Опера «Вишневый сад» в Париже: потерянный Чехов

В Opеra Garnier состоялась премьера оперы Филиппа Фенелона «Вишневый сад». По мнению французской критики, русские исполнители лучшее, что есть в этой опере
Opera national de Paris/ Andrea Messana

Нет, поверьте, я вовсе не против опуса Фенелона на либретто Алексея Парина. Парин – эрудит, он попытался выстроить действие по законам жанра. Фенелон, один из самых успешных композиторов, работающих сегодня в опере, написал музыку современную, контрастную. И назови они свою фантазию, отдаленно перекликающуюся с пьесой Чехова, как угодно – хоть «Утраченным садом», – все прошло бы довольно удачно.

У французов к «Вишневому саду» отношение совершенно особое. Все сходятся в том, что это абсолютный шедевр, выстроенный с таким совершенством, что больше похож на поэму или музыкальную партитуру. Потому больше других упреков досталось либреттисту, спрямившему полифонию Чехова: действие всей двухактной оперы заключено в сцене бала из третьего действия, после продажи имения, в которую наплывами вкрапливаются исповеди и воспоминания главных действующих лиц. Понятно, что в такой структуре изначально перечеркивается мотив неопределенности.

Все персонажи чеховской пьесы в либретто укладываются в один характер. Гаев – исключительно комический плейбой Леня, которому дописали бесконечные вспоминания о былых балах и утехах. Раневская – патетическая примадонна по имени Люба, живущая лишь страстью к оставленному парижскому возлюбленному: «Выйду к морю, брошу перстень в воду и косою черной удавлюсь» – текст, кстати, прибавили бунинский, но ничего более противоположного стилю Чехова, чуждого любому пафосу, и придумать было невозможно, хотя греческая сопрано Елена Келесиди, по общему признанию, пела замечательно. В других же партиях хороши российские певцы Анна Крайникова, Александра Кадурина и Марат Гали.

Невнятной вышла театральная концепция знаменитого режиссера Жоржа Лаводана. Его же «Вишневый сад», поставленный восемь лет назад в Одеоне, остался в памяти как одно из главных чеховских событий десятилетия – сада в том спектакле не было, только ослепительно белый цвет и абстрактное пустое пространство рифмовались с поэзией Чехова. Теперь тот же сценограф Жан-Пьер Вержье придумал обрамить сцену бала массивными, мощными стволами деревьев.

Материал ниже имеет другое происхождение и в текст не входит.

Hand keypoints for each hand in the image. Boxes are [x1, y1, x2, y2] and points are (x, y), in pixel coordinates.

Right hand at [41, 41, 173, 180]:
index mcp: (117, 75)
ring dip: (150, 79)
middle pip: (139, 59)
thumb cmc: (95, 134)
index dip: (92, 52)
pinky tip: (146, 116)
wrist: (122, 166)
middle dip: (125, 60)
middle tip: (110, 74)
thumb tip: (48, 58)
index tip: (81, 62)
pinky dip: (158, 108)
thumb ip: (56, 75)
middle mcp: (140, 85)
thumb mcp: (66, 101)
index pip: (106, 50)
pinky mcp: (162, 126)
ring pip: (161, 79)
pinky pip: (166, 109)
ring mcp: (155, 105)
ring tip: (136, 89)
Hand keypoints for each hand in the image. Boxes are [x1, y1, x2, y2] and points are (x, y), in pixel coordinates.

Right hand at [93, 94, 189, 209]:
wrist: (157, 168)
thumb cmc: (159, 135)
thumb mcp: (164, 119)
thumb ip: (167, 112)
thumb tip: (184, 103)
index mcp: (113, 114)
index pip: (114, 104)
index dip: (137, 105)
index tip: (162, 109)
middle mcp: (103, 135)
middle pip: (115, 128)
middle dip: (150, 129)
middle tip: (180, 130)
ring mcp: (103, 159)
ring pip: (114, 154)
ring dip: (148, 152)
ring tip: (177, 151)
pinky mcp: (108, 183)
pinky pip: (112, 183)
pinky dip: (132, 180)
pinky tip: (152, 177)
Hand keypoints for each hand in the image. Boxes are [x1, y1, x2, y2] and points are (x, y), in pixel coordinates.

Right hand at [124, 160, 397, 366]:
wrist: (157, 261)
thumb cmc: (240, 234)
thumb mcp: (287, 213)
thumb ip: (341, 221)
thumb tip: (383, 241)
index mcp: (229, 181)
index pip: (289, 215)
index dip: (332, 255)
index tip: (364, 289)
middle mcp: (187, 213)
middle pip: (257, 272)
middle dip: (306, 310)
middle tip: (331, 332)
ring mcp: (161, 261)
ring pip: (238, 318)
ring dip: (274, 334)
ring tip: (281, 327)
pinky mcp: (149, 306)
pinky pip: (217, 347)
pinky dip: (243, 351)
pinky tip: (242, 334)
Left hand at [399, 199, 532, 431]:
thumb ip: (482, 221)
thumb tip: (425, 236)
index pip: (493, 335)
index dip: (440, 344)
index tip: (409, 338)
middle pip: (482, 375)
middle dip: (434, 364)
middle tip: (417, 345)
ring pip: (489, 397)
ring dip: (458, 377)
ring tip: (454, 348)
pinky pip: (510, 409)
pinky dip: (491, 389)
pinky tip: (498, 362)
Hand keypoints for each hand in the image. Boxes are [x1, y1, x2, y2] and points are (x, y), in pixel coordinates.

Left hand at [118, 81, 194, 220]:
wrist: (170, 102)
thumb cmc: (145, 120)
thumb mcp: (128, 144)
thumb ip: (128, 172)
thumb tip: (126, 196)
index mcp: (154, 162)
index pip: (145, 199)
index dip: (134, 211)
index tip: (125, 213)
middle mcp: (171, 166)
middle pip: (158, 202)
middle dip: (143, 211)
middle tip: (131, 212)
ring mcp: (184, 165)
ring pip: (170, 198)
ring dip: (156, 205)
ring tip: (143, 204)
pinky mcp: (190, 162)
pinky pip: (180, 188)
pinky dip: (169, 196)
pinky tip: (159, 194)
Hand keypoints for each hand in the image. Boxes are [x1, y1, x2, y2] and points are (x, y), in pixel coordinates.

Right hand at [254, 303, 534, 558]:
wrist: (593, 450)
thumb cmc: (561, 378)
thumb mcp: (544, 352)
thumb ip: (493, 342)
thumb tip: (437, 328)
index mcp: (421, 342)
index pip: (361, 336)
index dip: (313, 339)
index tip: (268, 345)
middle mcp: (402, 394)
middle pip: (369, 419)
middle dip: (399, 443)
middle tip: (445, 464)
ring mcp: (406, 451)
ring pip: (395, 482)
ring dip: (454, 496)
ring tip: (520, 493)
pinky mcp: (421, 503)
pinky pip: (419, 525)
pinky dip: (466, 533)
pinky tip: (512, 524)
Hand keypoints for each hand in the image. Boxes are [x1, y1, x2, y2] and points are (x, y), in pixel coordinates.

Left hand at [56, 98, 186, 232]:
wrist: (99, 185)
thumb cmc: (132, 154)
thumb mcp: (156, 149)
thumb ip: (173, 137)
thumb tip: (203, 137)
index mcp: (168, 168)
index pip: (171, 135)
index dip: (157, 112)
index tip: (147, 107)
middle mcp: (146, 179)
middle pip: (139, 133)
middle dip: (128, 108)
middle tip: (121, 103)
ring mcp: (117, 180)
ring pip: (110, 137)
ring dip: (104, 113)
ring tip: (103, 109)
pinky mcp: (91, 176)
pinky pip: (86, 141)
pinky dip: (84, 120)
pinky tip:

В этих давящих декорациях, которые французские критики язвительно назвали «садом в окрестностях Чернобыля», музыке явно не хватает свободного дыхания. Действие оперы строго привязано к определенному времени и месту: каждая сцена заключается хором девушек в сарафанах и кокошниках, названных композитором «душой дома» (парафраз хора крестьянок, собирающих ягоды, из «Онегина»), которые душевно поют песни на стихи поэтов Серебряного века и русские песни, написанные Фенелоном на манер народных.

«Там, в саду, ходят все, кого мы любим» – этот намек либреттиста режиссер развил до бесконечности. Здесь являются не только родители барыни и отец Лопахина, но также классическая балерина в пачке. И еще гурьбой перемещаются офицеры в старинных мундирах, красиво припорошенных серебристой пылью в тон декорации. В противоположность партитуре на сцене царствует несколько приземленный реализм, который преодолевается только в онирических видениях ожившего сына Раневской Гриши, напоминающего отрока с картины Нестерова, да в буффонных выпадах трансвестита Шарлотты – баса Миши Шеломянского.

В общем, вещица вышла в меру шаловливая, в меру драматичная.